Array containing the best-fit masses and uncertainties (represent as lower and upper boundaries of the confidence interval).

best_logage_output: [array]

Array containing the best-fit ages and uncertainties (represent as lower and upper boundaries of the confidence interval).

lage_all: [dictionary]

The likelihood function of age for all target

lmass_all: [dictionary]

The likelihood function of mass for all target

flag_all: [list of strs]

The list of flags (in string) for all target

ysoisochrone.bayesian.derive_stellar_mass_age_uniprior(df_prop, model='Baraffe_n_Feiden', isochrone_data_dir=None, isochrone_mat_file='', no_uncertainties=False, plot=False, save_fig=False, save_lfunc=False, fig_save_dir='figures', csv_save_dir='lfunc_data', verbose=False, toofaint=[], toobright=[], median_age=1.0, confidence_interval=0.68, single_bayesian_for_nolum_target=True)

Derives stellar mass and age from evolutionary tracks using a Bayesian framework. This is the original derive_stellar_mass_age in the v1.0.0 release where we do not allow the change of the prior in the Bayesian framework and it uses log-uniform priors in both Mass and Age, as in Pascucci+2016 and Deng+2025 (AGE-PRO. III)

Args:

df_prop: [DataFrame]

DataFrame containing stellar properties (Teff, Luminosity, etc.). The formated column needs to be: [‘Source’, ‘Teff[K]’, ‘e_Teff[K]’, ‘Luminosity[Lsun]’, ‘e_Luminosity[Lsun]’]

model: [str, optional] Default: ‘Baraffe_n_Feiden’

model for selecting evolutionary tracks: ‘Baraffe_n_Feiden’, ‘Baraffe2015’, ‘Feiden2016’, ‘PARSEC_v2p0’ (same as ‘PARSEC’), ‘PARSEC_v1p2’, ‘MIST_v1p2’ (same as ‘MIST’) or ‘customize’. If you want to use the model = ‘customize’, you need to provide the absolute directory for the isochrone matrix file isochrone_mat_file. See user manual for how to set up your own isochrone matrix.”

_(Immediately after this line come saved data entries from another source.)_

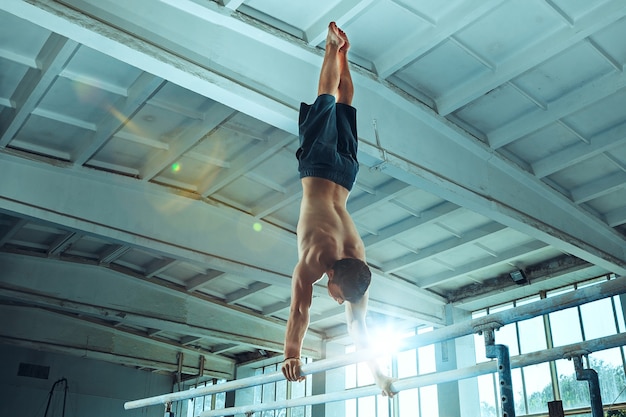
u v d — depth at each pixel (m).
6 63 9.12
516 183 11.02
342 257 3.84
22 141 10.70
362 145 8.54
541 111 9.95
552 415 3.97
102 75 9.37
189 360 23.89
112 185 11.48
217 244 12.38
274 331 19.16
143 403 6.65
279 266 13.11
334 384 19.11
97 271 15.87
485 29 8.52
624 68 9.03
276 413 21.41
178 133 10.80
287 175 11.98
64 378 22.98
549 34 8.52
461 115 10.15
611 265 12.46
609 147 10.39
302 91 7.97
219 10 7.30
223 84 7.32
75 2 6.52
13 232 13.69
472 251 14.30
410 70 9.25
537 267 14.73
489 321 3.68
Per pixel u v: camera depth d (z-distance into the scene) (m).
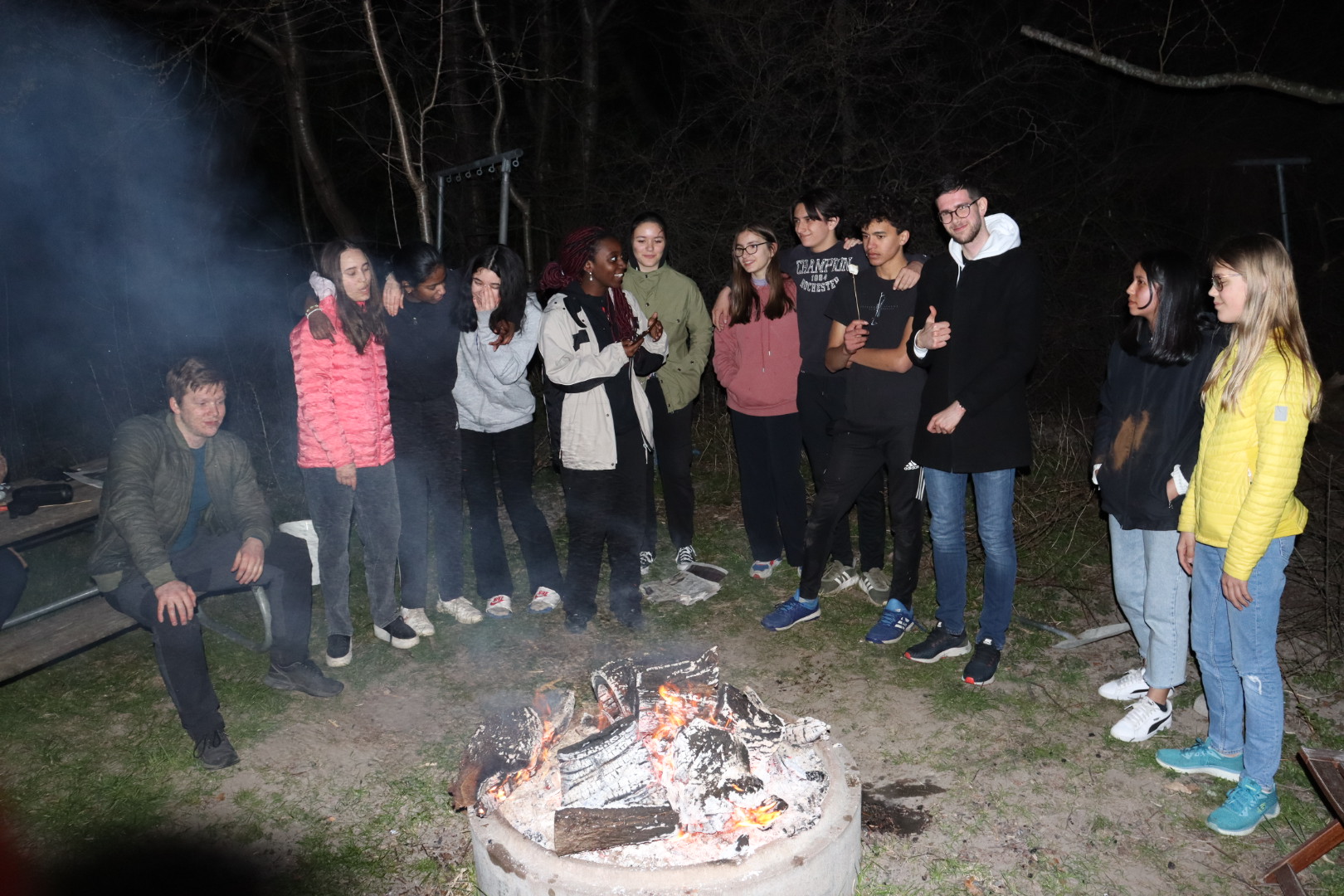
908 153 8.61
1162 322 3.28
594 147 10.46
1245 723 3.15
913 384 4.22
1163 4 10.09
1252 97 10.54
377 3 9.38
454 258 10.48
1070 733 3.77
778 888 2.57
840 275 4.61
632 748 2.78
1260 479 2.81
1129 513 3.52
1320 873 2.98
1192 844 3.14
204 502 3.93
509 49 11.12
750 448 5.05
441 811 3.41
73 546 5.88
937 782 3.51
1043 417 8.00
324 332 3.98
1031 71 9.74
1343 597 4.64
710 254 8.40
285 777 3.63
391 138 8.08
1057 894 2.95
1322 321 9.82
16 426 7.74
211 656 4.55
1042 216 9.38
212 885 3.09
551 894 2.59
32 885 3.10
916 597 5.01
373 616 4.71
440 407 4.55
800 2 8.73
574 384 4.33
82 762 3.75
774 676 4.29
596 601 4.93
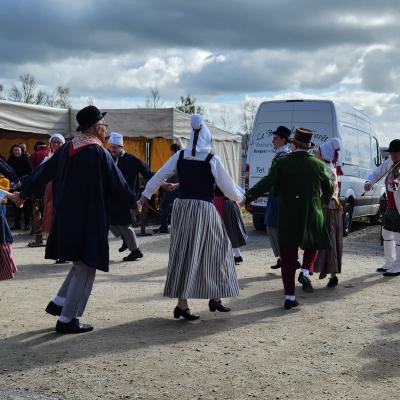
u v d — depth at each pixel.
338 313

isochrone_data_dir: [str, optional]

The datadir where all the data files for the isochrones are stored

isochrone_mat_file: [str, optional] Default = ‘’

The ABSOLUTE directory for the matrix file for the isochrones that you want to use This is needed if you want to set the model as ‘customize’.

no_uncertainties: [bool, optional]

Whether to assume no uncertainties in Teff and Luminosity (default: False).

plot: [bool, optional]

Whether to plot the likelihood distributions (default: False).

save_fig: [bool, optional]

Whether to save the figure (default: False).

save_lfunc: [bool, optional]

Whether to save the likelihood functions to CSV (default: False).

fig_save_dir: [str, optional]

Directory where figures are saved if save_fig is True (default: ‘figures’).

csv_save_dir: [str, optional]

Directory where likelihood function data is saved if save_lfunc is True (default: ‘lfunc_data’).

verbose: [bool, optional]

Whether to print verbose output (default: False).

toofaint: [list, optional]

A list of target names (in the ‘Source’ column) that are toofaint, will assign the median age (that is setup here) to them. If this one is not empty, median_age needs to be assigned.

toobright: [list, optional]

A list of target names (in the ‘Source’ column) that are toobirght, will assign the minimum age in the read in evolutionary tracks to them. If this one is not empty, median_age needs to be assigned.

median_age: [float, optional] unit: Myrs

The median age that will be asigned tothe targets that are toofaint.

confidence_interval: [float, optional]

The desired percentage for describing uncertainties, default is 68% which is corresponding to the 1 sigma (68%) from Gaussian distribution.

single_bayesian_for_nolum_target: [bool, optional] Default: True

Whether to still run a single Bayesian for the target that does not have good luminosity measurement (too bright or faint or anyother). If True, will still run a single Bayesian method to derive the stellar mass with the assumed median_age, otherwise will only find the closest track and will not obtain an uncertainty. Turn this to False to simply find the closest model grid point as in Pascucci+2016.

Returns:

best_logmass_output: [array]

Array containing the best-fit masses and uncertainties (represent as lower and upper boundaries of the confidence interval).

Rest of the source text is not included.